Stuart McCallum, The Golden Age of Steam, Trio VD: Manchester Jazz Festival Friday, 30th July.

British Jazz appears to be going through a period of rude health. A generation of young musicians has been emerging fresh from jazz courses at British conservatoires with a technical brilliance and eclectic sense of influence that was on show in the Festival tent, tonight.

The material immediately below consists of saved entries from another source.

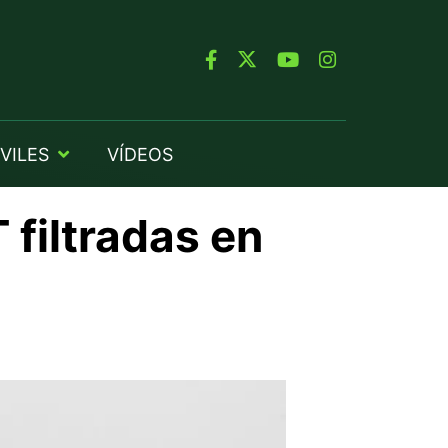
VILES
VÍDEOS
 filtradas en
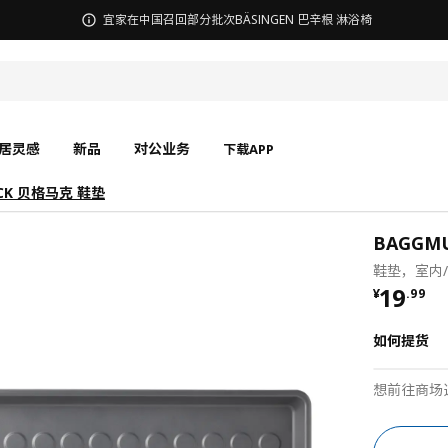
无锡商场发票事宜沟通
居灵感
新品
对公业务
下载APP
CK 贝格马克 鞋垫
BAGGM
鞋垫，室内/
¥ 19.9
19
¥
.
99
如何提货
想前往商场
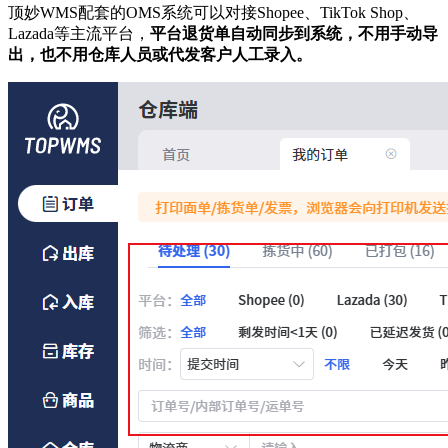
顶妙WMS配套的OMS系统可以对接Shopee、TikTok Shop、
Lazada等主流平台，
平台退货单自动同步到系统，不用手动导
出，也不用仓库人员或代发客户人工录入。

Stuart McCallum’s solo guitar began the evening. McCallum used loops and echo to create a textured tapestry of warm colours. At points, he sounded a little like the late lamented John Martyn pinging and plucking his echoplex across ‘Spencer the Rover’. At other times, McCallum’s textured drive reminded me of Steve Reich’s minimalist Electric Counterpoint, written for Pat Metheny. Although McCallum told us that he wasn’t interested in melody, there is a melodic feel to these pieces and his solo lines against his delicate ostinatos are built on song-like resonances. McCallum finished with an exquisite rendering of ‘Amazing Grace’; the tune delicately placed over poignant chords.

The Golden Age of Steam featured James Allsop on tenor and bass clarinet, Kit Downes on Hammond organ and Tim Giles on drums. The Golden Age of Steam have obviously turned their backs on the golden age of organ trios; none of the Jimmie Smith ‘soul jazz’ here. There is, rather, an expressionist feel to this group’s work. The whole range of dynamics is used, often with open spaces in which the organ or the bass clarinet offer plangent noodlings. At other times, Tim Giles offers busy grooves over which Allsop’s tenor curves and weaves. Kit Downes who will surely tire of being introduced as ‘Mercury nominated’, is working on a sparse Hammond sound, to accompany driving bass ostinati.

Trio VD, who formed at Leeds College of Music, on the other hand, offer aggression in shed loads. A power trio of alto, drums, and scorching guitar, Trio VD easily drowned the police sirens and the caterwauling drunks of a busy Friday night in the centre of Manchester. They exist in that rich industrial heartland where Sonic Youth meets Ornette Coleman, and the New York Downtown of John Zorn and the Knitting Factory. Visually, they are a strident, and bald, version of the Muppets band, mixing fiendish tempos and guitar synth. At the heart of all this, though, is a finely tuned architecture and a real sense of where they are going. Actually, at the end of the day, not to be missed!!

And, as I walked back to my car, passed by Hummers tricked out as courtesy cars for the latest ‘gentleman’s lounge’, and the queues still waiting to get into the new Factory, I rather felt a kind of glow at the city’s ceaseless, rejuvenating energy.